START Input data

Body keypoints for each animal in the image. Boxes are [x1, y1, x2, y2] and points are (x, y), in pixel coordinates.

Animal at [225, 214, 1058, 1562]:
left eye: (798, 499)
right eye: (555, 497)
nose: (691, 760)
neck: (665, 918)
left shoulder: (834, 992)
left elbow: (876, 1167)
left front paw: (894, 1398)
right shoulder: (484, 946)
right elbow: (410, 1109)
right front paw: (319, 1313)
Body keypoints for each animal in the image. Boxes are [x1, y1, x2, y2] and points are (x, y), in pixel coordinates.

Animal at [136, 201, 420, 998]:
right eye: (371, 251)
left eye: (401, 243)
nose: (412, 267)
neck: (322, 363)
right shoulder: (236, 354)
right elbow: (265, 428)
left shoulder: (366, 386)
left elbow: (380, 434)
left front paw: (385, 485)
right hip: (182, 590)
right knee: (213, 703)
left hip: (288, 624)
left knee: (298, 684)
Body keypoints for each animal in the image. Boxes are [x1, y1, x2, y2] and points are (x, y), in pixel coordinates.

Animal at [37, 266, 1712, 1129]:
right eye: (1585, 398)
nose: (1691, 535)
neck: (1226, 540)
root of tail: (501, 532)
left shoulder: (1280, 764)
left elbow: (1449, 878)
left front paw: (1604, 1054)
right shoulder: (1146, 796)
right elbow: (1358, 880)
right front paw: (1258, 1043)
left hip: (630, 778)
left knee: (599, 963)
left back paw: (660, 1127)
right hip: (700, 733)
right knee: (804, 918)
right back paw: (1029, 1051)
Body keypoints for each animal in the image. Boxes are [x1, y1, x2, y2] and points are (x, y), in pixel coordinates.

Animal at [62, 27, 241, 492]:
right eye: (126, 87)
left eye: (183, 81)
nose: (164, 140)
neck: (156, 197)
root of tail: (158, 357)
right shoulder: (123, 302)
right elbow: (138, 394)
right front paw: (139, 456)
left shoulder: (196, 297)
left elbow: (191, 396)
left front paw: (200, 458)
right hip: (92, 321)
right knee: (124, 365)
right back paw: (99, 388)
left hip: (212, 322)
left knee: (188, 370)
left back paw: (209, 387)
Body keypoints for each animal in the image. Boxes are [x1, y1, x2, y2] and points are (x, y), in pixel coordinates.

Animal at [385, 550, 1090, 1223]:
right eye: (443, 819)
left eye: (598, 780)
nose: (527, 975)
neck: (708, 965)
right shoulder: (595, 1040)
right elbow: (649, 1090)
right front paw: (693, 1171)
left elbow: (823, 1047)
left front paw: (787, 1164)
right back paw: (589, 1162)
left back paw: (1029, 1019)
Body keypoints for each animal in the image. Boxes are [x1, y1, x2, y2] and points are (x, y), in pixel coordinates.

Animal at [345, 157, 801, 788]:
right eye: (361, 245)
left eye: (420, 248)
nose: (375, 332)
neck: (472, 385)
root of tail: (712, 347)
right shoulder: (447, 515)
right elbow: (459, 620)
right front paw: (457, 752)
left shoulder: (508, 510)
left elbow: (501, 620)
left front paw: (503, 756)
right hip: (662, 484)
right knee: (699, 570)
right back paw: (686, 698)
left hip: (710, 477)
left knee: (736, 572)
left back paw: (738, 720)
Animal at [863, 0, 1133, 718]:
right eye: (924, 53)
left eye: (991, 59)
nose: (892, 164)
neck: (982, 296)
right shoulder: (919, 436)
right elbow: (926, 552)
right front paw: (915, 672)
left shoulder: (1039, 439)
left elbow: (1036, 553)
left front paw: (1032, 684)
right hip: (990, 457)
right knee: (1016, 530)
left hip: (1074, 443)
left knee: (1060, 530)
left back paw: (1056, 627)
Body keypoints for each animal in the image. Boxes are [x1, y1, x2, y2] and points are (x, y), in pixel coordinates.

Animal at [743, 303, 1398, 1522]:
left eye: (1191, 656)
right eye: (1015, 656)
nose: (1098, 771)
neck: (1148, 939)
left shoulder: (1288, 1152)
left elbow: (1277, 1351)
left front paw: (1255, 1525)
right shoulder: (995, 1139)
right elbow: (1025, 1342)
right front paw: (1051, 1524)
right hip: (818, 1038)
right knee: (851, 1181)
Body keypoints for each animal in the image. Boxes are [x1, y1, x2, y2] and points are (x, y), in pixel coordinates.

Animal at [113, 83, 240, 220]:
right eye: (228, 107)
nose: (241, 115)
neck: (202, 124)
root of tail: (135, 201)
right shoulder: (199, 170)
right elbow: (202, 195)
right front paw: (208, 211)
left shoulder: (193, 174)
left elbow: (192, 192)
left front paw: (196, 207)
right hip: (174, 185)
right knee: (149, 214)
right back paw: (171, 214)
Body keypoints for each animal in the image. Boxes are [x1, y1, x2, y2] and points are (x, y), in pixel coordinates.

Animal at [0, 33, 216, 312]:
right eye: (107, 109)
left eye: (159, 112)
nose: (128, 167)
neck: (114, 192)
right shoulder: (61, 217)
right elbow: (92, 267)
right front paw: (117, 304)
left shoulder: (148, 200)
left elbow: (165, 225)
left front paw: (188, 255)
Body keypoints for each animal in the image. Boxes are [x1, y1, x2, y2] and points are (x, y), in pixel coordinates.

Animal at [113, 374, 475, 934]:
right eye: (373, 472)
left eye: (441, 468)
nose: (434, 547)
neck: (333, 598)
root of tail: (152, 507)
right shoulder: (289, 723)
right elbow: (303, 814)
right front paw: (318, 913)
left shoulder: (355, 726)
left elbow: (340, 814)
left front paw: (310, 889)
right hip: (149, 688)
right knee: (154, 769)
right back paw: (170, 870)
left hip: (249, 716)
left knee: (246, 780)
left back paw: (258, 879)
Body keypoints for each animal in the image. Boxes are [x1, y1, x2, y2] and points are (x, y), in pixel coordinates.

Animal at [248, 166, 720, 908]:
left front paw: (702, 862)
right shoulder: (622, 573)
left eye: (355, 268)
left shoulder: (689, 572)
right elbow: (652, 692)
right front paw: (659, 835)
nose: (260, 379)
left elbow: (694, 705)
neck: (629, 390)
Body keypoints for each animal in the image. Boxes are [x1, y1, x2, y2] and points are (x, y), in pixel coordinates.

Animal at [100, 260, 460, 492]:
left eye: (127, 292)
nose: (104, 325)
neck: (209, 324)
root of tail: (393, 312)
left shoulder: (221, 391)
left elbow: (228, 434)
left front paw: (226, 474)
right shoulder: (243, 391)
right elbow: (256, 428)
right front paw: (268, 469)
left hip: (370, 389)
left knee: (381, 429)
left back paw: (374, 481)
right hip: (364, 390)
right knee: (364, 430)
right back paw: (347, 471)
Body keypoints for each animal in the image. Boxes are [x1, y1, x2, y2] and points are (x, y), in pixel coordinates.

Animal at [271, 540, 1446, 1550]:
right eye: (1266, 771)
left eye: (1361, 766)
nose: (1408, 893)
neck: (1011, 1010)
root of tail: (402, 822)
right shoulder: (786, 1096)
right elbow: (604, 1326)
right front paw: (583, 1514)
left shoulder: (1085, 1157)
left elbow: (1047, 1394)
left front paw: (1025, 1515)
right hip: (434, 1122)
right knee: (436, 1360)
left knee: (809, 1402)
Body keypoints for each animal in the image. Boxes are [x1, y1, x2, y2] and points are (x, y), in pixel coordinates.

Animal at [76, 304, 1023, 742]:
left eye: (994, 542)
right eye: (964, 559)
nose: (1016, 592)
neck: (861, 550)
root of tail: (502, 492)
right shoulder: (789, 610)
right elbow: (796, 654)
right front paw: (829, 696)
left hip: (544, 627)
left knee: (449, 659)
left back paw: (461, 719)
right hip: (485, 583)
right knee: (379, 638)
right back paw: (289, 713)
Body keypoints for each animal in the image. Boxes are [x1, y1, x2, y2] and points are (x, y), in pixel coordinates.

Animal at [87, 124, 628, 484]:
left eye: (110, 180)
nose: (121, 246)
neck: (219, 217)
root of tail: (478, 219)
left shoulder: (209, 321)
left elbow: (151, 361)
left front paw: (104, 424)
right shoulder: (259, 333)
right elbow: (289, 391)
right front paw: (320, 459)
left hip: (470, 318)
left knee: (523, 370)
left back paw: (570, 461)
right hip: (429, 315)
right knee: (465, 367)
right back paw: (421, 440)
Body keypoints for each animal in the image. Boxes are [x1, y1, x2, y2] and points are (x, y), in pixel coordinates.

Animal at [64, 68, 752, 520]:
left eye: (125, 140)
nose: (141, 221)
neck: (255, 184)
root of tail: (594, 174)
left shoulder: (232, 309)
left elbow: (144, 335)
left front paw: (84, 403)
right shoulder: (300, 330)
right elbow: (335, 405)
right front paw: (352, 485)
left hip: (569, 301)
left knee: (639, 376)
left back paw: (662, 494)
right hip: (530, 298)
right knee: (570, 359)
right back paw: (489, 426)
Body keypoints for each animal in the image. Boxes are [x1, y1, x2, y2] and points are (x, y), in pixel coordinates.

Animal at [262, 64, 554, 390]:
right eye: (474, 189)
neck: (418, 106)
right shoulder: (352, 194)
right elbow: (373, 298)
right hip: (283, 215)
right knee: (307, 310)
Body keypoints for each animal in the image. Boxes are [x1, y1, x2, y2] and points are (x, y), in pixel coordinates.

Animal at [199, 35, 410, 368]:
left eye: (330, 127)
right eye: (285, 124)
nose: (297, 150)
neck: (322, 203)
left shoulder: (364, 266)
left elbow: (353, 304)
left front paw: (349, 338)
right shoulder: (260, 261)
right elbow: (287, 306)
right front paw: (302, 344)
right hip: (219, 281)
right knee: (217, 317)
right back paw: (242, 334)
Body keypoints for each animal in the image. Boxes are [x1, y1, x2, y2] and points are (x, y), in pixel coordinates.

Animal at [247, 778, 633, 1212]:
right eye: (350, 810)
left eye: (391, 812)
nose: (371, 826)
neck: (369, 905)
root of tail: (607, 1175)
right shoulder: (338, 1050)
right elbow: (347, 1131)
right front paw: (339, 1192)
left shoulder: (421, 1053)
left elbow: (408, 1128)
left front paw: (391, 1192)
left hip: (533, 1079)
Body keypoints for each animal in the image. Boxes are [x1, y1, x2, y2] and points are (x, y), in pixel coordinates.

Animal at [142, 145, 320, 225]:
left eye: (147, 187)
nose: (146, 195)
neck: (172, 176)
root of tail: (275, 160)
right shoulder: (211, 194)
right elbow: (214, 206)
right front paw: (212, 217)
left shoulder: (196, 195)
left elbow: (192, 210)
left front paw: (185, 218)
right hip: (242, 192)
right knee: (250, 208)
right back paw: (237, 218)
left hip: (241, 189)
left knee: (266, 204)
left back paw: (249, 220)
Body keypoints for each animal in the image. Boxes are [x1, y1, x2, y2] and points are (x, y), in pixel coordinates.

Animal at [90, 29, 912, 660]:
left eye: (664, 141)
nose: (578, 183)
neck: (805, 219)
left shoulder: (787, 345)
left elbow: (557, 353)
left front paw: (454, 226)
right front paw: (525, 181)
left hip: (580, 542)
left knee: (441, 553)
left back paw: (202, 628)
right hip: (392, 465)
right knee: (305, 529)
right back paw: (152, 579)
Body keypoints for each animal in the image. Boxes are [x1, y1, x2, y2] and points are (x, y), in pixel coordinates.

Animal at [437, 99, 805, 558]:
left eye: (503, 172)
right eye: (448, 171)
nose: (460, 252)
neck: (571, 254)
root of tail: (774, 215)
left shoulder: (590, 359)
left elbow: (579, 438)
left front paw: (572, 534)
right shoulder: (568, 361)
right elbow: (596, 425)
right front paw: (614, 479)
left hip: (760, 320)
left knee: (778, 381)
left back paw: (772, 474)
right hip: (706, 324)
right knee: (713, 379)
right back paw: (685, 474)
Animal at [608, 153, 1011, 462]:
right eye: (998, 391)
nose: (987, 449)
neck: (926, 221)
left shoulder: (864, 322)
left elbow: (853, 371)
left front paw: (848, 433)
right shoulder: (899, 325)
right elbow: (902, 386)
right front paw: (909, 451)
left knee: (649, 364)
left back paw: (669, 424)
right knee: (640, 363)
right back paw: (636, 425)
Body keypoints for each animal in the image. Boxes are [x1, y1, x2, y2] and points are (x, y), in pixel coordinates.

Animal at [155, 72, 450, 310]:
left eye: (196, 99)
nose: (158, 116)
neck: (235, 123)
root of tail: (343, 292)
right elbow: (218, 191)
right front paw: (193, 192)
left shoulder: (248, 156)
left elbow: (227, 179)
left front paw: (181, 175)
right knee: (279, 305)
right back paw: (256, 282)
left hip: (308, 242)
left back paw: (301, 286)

END Input data

- **Directions for this task**
Return the span of lines in the data above that opens at the line with "left front paw: (454, 226)" and closes at the line with "left eye: (503, 172)", exactly, ends included, nothing else.

- **The answer**
left front paw: (454, 226)
right front paw: (525, 181)
left hip: (580, 542)
left knee: (441, 553)
left back paw: (202, 628)
right hip: (392, 465)
right knee: (305, 529)
right back paw: (152, 579)
Body keypoints for each animal in the image. Boxes are [x1, y1, x2, y2] and points are (x, y), in pixel coordinates.

Animal at [437, 99, 805, 558]:
left eye: (503, 172)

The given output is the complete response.